Under the concept the government would underwrite the production by up to $1.50 a gigajoule, to a total cost of $350m to $750m over the forward estimates.
Energy Minister Angus Taylor said this week that analysis of national energy market data showed wholesale electricity costs had fallen by around 46 per cent over the last year, and that price reductions had begun to flow to customers.
“We are going to keep the pressure on the energy companies to make sure they keep coming down,” he said.
Wholesale spot gas prices on Australia’s east coast have also rapidly fallen this year, but buyers wanting to lock in gas on a contractual basis say they are still being offered prices in a much higher $8-$10 a gigajoule range.
Wholesale spot electricity prices have also fallen to five-year lows but many manufacturers are still locked into deals struck at higher levels in the past few years.
Glencore blames “high fixed costs”, including power prices, for the uncertainty surrounding the future of its smelter and refinery.
Glencore needs to rebrick the Mount Isa smelter at a cost of about $40m. While the outlay is relatively small given Glencore’s size, the company said this week the decision to do so is not assured.
A Glencore spokesman said the company was in the final stages of reviewing the business case for the Mount Isa copper smelter and Townsville refinery.
“These assets are facing significant international competition and high fixed costs in Australia which negatively impacts their ongoing commercial viability,” he said.
“We have been transparent about the challenges and discussions are ongoing with both the Queensland and federal governments.”
Any decision to close the smelter could have significant knock-on effects for the Mount Isa mining district. In addition to processing concentrate from Glencore’s own mines, the smelter also takes concentrate from other producers in the region, who would need to negotiate new offtake agreements and transport arrangements if the smelter were to shut after 2022.
Its exit could also put pressure on Incitec Pivot’s Phosphate Hill fertiliser plant, which relies partially on the sulphuric acid produced as a by-product from the Glencore smelter.
Other manufacturers will also make decisions on the future of their facilities over the next year.
The subsidised power deal supplying Alcoa’s Portland aluminium smelter in Victoria expires in the middle of 2021, and the company has said it needs a far cheaper power offer to extend the plant’s life.
And while Rio Tinto has not put a deadline on a decision over its smelters, chief executive Jean Sebastien Jacques told the Australian in July they remained “on thin ice” and he wanted to make a decision on their fate sooner rather than later.
“We are working as quickly as we can, as hard as we can, but at some point in time we will have to take stock of where we are,” he said.
A decision is also approaching for Incitec Pivot over its Gibson Island fertiliser plant, where a gas contract expires in 2022.
The company has already taken a replacement contract out to the market, but Incitec boss Jeanne Johns said last month it had received only a tepid response from gas suppliers, with only a few bids for parts of the 10-year supply deal having been submitted, and at rates “substantially” above international gas prices.

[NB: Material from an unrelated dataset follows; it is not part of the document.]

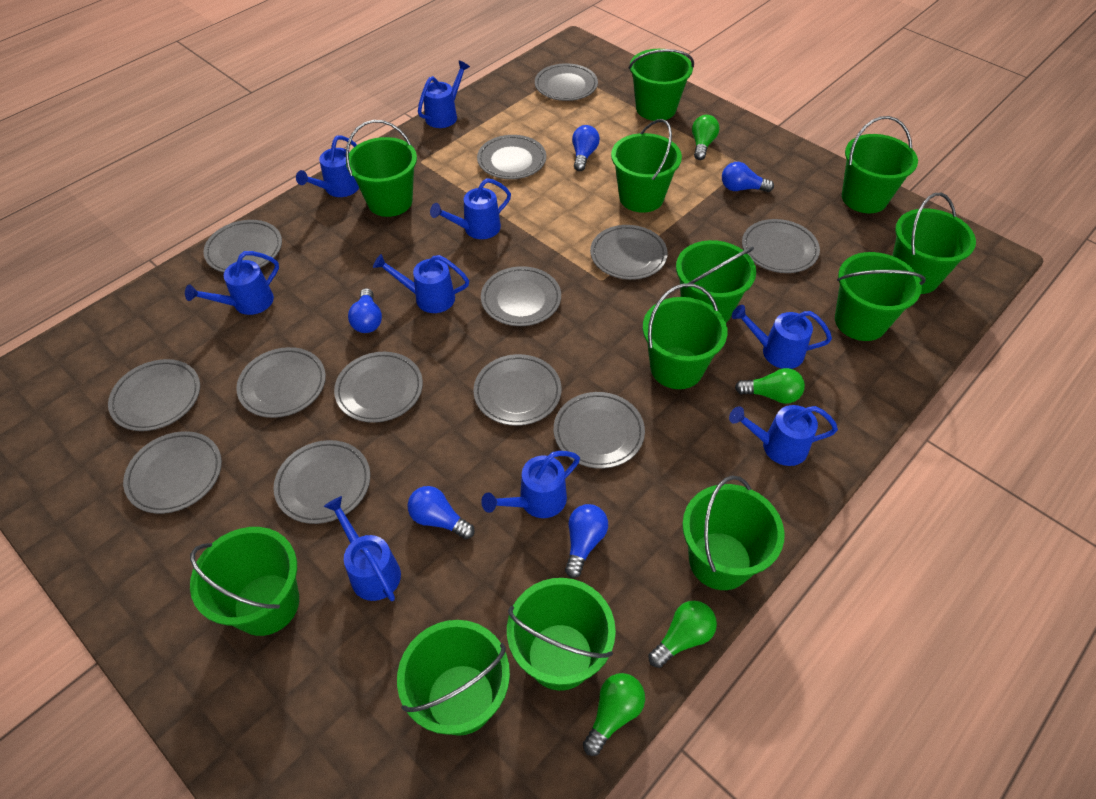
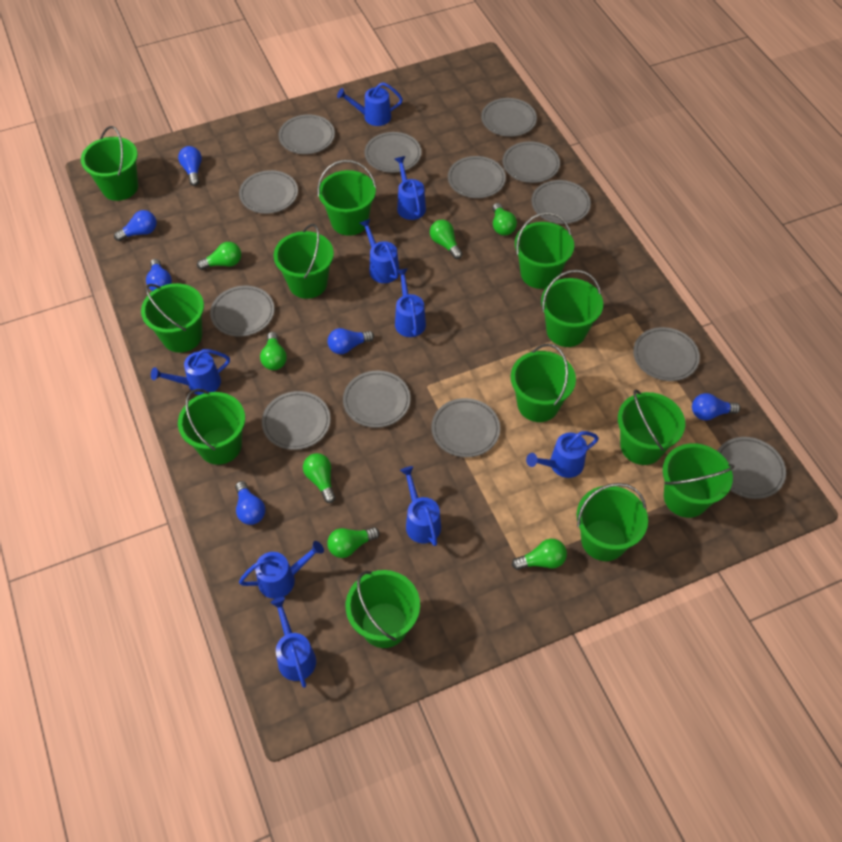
blue light bulb: 5 -> 6
green light bulb: 4 -> 7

Manufacturing Australia, which counts Tomago and Incitec Pivot as members, said the industry had helped keep Australia running through the pandemic but faced a difficult outlook amid high costs and inefficient energy markets.

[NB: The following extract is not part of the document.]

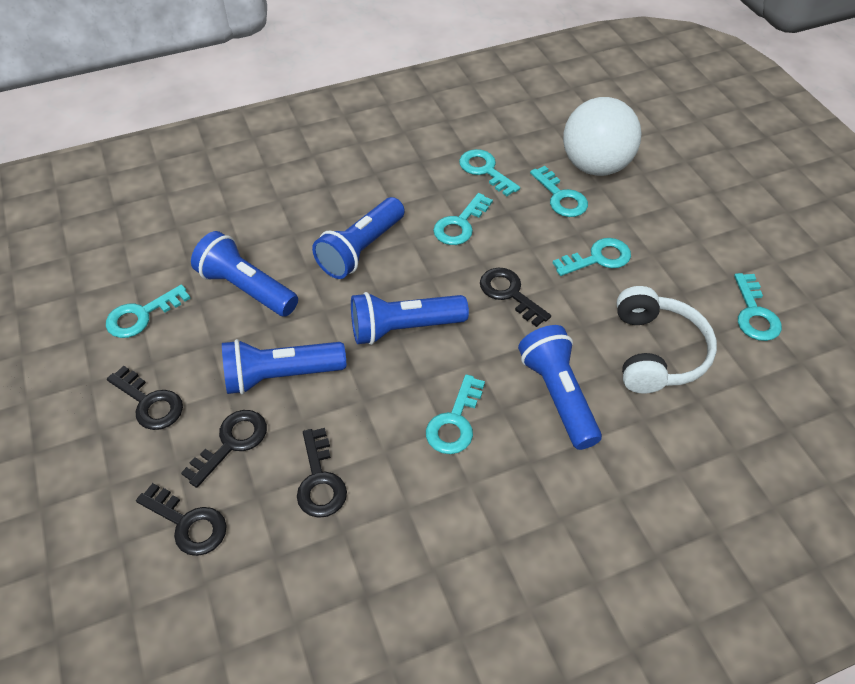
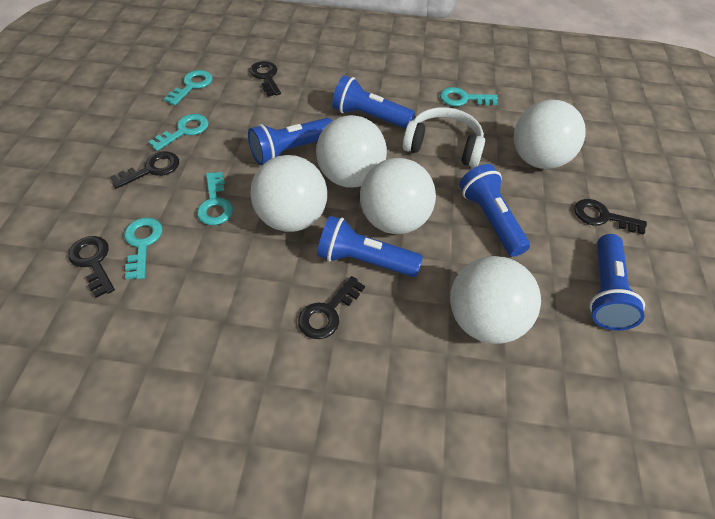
turquoise key: 7 -> 5
white ball: 1 -> 5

“The biggest impediment to new manufacturing in those sectors is stubbornly high energy costs and dysfunctional markets. We’ve had the ACCC report highlighting the significant shortcomings in the domestic gas market and we’re not going to fix gas if we don’t implement those recommendations and tackle issues around industry structure,” Manufacturing Australia chief executive Ben Eade said.
“What we need to look at is how we get Australia back on the map for greenfields manufacturing investment.”